You can safely start multiple task.github() calls at the same time against the same repo. They all share the same in-memory-cache and request deduplicator logic, so concurrent tasks that fetch the same API endpoint will share the same response (rather than making extra calls against the API).

To limit the number of directory traversal API calls needed, make sure you use a fairly specific glob expression. For example input/*.md is better than **/*.md because it only requires reading the input/ directory's contents whereas **/*.md will require loading traversing all folders within the Github repository.

Remember to set { buffer: false } when copying (binary) files, e.g:

lambda.task('mixu/cssbook - copy assets', function(task) {
  // copy /layout/assets/**/* to /assets
  return task.github('/layout/assets/**/*', { buffer: false })
             .pipe(task.s3('s3://bucket/path/assets'));
});

task.fromFs(glob, [opts])

Emits files matching provided glob or an array of globs from the file system.

The file objects have the following keys:

  • path: a path from the base of the glob expression to the matched file
  • stat (the fs.stat object associated with the input file),
  • contents (a string with the content of the input file).

opts are the same as in task.github.

task.generateMarkdown(opts)

Calls markdown-styles to generate HTML from markdown. Also changes the file path extension to .html.
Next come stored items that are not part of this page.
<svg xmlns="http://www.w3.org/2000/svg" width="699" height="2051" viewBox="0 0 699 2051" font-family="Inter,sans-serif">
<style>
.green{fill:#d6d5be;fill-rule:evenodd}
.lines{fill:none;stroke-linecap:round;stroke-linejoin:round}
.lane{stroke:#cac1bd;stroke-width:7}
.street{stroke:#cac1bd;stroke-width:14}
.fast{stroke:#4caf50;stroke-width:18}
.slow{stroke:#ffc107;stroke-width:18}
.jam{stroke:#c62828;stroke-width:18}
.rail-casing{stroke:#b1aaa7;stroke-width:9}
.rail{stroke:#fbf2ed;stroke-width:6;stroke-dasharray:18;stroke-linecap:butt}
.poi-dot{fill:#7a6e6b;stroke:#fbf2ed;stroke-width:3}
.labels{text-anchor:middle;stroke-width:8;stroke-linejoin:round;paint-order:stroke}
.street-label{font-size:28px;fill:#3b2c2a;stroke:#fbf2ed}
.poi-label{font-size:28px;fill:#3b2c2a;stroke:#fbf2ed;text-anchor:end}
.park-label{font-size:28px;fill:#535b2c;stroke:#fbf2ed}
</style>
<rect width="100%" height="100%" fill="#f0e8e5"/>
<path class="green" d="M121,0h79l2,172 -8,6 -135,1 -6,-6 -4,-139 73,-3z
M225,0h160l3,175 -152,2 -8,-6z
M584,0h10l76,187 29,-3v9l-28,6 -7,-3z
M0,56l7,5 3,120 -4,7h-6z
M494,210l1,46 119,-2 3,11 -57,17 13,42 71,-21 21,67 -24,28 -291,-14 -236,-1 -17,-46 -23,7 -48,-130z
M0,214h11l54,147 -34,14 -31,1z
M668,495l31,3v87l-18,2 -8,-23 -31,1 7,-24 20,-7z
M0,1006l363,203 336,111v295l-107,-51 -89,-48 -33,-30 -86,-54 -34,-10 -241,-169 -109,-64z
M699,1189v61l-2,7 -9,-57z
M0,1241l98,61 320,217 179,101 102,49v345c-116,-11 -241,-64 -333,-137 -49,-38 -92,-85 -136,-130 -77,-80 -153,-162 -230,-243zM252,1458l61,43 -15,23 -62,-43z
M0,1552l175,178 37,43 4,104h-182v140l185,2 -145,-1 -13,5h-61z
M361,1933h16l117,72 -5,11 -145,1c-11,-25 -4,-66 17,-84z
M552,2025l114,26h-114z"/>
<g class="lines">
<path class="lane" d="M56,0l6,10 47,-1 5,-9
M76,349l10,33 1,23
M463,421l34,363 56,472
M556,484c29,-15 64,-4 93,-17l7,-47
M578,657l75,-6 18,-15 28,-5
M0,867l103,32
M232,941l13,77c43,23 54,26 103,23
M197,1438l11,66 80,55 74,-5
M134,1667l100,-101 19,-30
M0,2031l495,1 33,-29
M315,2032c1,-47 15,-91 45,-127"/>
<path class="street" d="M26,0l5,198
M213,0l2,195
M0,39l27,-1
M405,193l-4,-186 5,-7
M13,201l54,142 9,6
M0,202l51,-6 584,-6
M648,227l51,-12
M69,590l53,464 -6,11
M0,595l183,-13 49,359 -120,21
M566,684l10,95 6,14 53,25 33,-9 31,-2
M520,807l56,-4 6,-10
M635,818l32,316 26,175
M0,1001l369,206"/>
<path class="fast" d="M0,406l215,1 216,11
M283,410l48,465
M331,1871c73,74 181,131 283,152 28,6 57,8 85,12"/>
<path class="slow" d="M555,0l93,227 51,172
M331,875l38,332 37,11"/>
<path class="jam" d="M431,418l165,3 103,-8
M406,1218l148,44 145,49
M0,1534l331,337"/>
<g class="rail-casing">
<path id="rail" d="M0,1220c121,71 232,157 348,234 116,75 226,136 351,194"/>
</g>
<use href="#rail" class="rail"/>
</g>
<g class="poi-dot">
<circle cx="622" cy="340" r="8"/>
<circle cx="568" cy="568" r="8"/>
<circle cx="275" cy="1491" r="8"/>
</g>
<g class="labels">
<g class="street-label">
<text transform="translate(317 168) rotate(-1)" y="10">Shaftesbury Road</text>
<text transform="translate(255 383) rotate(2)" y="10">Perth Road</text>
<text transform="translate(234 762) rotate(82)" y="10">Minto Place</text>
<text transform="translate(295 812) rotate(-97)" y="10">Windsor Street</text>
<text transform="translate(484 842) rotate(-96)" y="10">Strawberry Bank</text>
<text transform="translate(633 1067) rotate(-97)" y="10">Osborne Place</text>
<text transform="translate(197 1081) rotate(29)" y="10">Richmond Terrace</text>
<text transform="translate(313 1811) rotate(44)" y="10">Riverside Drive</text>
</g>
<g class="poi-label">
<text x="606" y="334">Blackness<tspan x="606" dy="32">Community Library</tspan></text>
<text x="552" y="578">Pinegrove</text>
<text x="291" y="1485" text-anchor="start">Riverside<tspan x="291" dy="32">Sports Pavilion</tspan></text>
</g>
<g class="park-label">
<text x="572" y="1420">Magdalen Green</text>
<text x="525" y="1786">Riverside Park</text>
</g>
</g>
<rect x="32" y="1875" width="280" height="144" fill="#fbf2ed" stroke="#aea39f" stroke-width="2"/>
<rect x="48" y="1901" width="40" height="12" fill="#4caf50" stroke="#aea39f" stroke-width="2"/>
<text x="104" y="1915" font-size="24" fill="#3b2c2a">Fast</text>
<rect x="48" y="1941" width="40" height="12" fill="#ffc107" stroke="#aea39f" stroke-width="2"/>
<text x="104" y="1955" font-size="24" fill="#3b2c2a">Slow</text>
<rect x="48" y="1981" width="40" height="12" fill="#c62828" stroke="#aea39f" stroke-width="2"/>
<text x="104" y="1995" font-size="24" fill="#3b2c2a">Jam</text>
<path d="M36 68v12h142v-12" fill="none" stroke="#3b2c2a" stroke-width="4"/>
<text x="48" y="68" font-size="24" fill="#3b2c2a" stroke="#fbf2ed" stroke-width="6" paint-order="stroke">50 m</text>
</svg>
Accepts the following options (see markdown-styles for more info):

  • layout: a name of a builtin layout or a path relative to the root of the repo to use for the markdown-styles tasks
  • asset-path: the path to the assets folder, relative to the output URL
  • meta: a JSON hash that has the contents of the meta.json file to merge in
  • layout: name of a builtin layout or an absolute path to a layout
  • highlight-extension: a string that specifies the name of a highlighter module or an absolute path to a highlighter module for extension, e.g. --highlight-csv /foo/highlight-csv.

Generally speaking you want to fully specified paths, such as:

task.github('/input/*.md')
    .pipe(task.generateMarkdown({
      layout: __dirname + '/layout'
    }))
    .pipe(task.s3('s3://bucket/path'));
Renaming files and using an alternative asset path

If you want to change the path of the files, you can change the path property on the file objects. Rule #1: always rename files before converting them to markdown so that any asset paths are resolved correctly.

markdown-styles assumes that your /assets folder is in the same folder as your markdown files. If you want to have your assets folder somewhere else, make sure you set asset-path to the asset folder location relative to the root of the output domain.

In the example below, I am renaming readme.md to index.html, and writing the readme from /readme.md in the Github repo to /nwm/index.html (e.g. http://mixu.net/nwm/index.html), with relative asset paths that go to /assets (http://mixu.net/assets).

lambda.task('mixu/nwm', function(task) {
  return task.github('/*.md')
      .pipe(pi.map(function(file) {
        // from /*.md -> /nwm/*.md
        file.path = '/' + task.repo + file.path;
        return file;
      }))
      .pipe(task.generateMarkdown({
        layout: __dirname + '/layouts/readme',
        // E.g. assets are located in /assets
        'asset-path': '/assets',
      }))
      // prepends s3://bucket/ to every incoming path
      // e.g. output goes to s3://bucket/nwm/*.html
      .pipe(task.s3('s3://bucket/'));
});

task.s3(target)

Returns a writable stream that can be piped to and it will write files to S3.

target should be a string in the format s3://bucket/path, where bucket is the name of the S3 bucket and path is some path within the bucket.

Since .github() / .fromFs() produce relative file paths, the final file path is produced by taking the value in file.path and prepending target to it.

task.toFs(outdir)

Returns a writable stream that can be piped to and it will write files to the file system. outdir is the output folder to write files to.

Since .github() / .fromFs() produce relative file paths, the final file path is produced by taking the value in file.path and prepending outdir to it.